Cruise Line Payment Processing: Best Practices & Strategies

August 30, 2016/0/0

The potential for fraud is always present, but there are ways to minimize the risk. When it comes to paying for a cruise or even paying for purchases while on a cruise, clients like to know that the cruise line makes use of important safety features that protects them and their financial information. Here are some of the best practices for processing cruise line-related payments that must be part of the plan.

Verification of Identity

It’s all too easy for someone to pay for a cruise using stolen credit card information if there are no processes in place to verify the identity of the card holder. One way to verify the individual’s identity is to require some type of information that’s not found on the credit card proper. For example, requiring that the individual remitting the payment provide the zip code of the billing address, or possibly the street number of that address, would minimize the potential for fraud. While this practice is mainly aimed at electronic payment processing, there’s no reason why a terminal in a travel agent’s office can’t be set up to require the same type of data.
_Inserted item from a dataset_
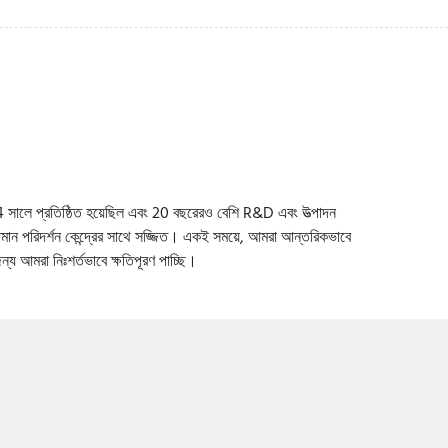
 সালে প্রতিষ্ঠিত হয়েছিল এবং 20 বছরেরও বেশি R&D এবং উত্পাদন
দ্ধিমান পরিদর্শন কেন্দ্রের সাথে সজ্জিত। একই সময়ে, আমরা আন্তরিকভাবে
্য আমরা নিঃশর্তভাবে ক্ষতিপূরণ পাচ্ছি।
Assuming the transaction is taking place at the cruise line’s booking office or while the client is sitting across the desk from a travel agent, asking to see a picture identification makes a lot of sense. Comparing the name and the signature on the picture ID with the signature on the cruise documents is a good idea too.

Confirming Availability of Funds

It makes sense to have practices in place that verify the funds are available to cover the cost of the cruise arrangements. When the payment is made using a credit card, the system in place will initiate an inquiry to the company issuing the card. That makes it possible to confirm there is enough credit left to cover the transaction. Once that’s verified, a temporary hold is placed for that amount. In a couple of days, the transaction will complete and the charge will show up on the client’s account activity.

If the cruise line accepts electronic checks, the process will work in a similar manner. The client writes out a paper check, and it’s scanned using a terminal that’s in place at the point of sale. The data from the scanned document is transmitted to the issuing bank, including the amount. This approach makes it easier to confirm that the check is written on an active account, the address and other details match, and even that the signature is reasonably close to the sample that the bank has on file.

Protection of Proprietary Data

Whatever policies and practices are used by the cruise line, they must protect the data of the client at all times. This means utilizing software and hardware that’s secure and includes features to discourage unauthorized access. The last thing that anyone needs is to have the data stolen and subsequently used by someone who has no connection with the credit card or checking account.

As part of the setup, the cruise line will ensure that all measures are in line with standards such as those used for ACH processing. Doing so is important for more reasons than protecting the client and the cruise line from fraud. The measures also ensure that if a breach of security should occur, neither party has to end up absorbing the loss.

When booking a cruise, always find out more about the payment options and what type of protection they provide. Doing so will make it easier to avoid becoming a victim of credit card fraud or identity theft, and allow you to enjoy every minute of that cruise without worry.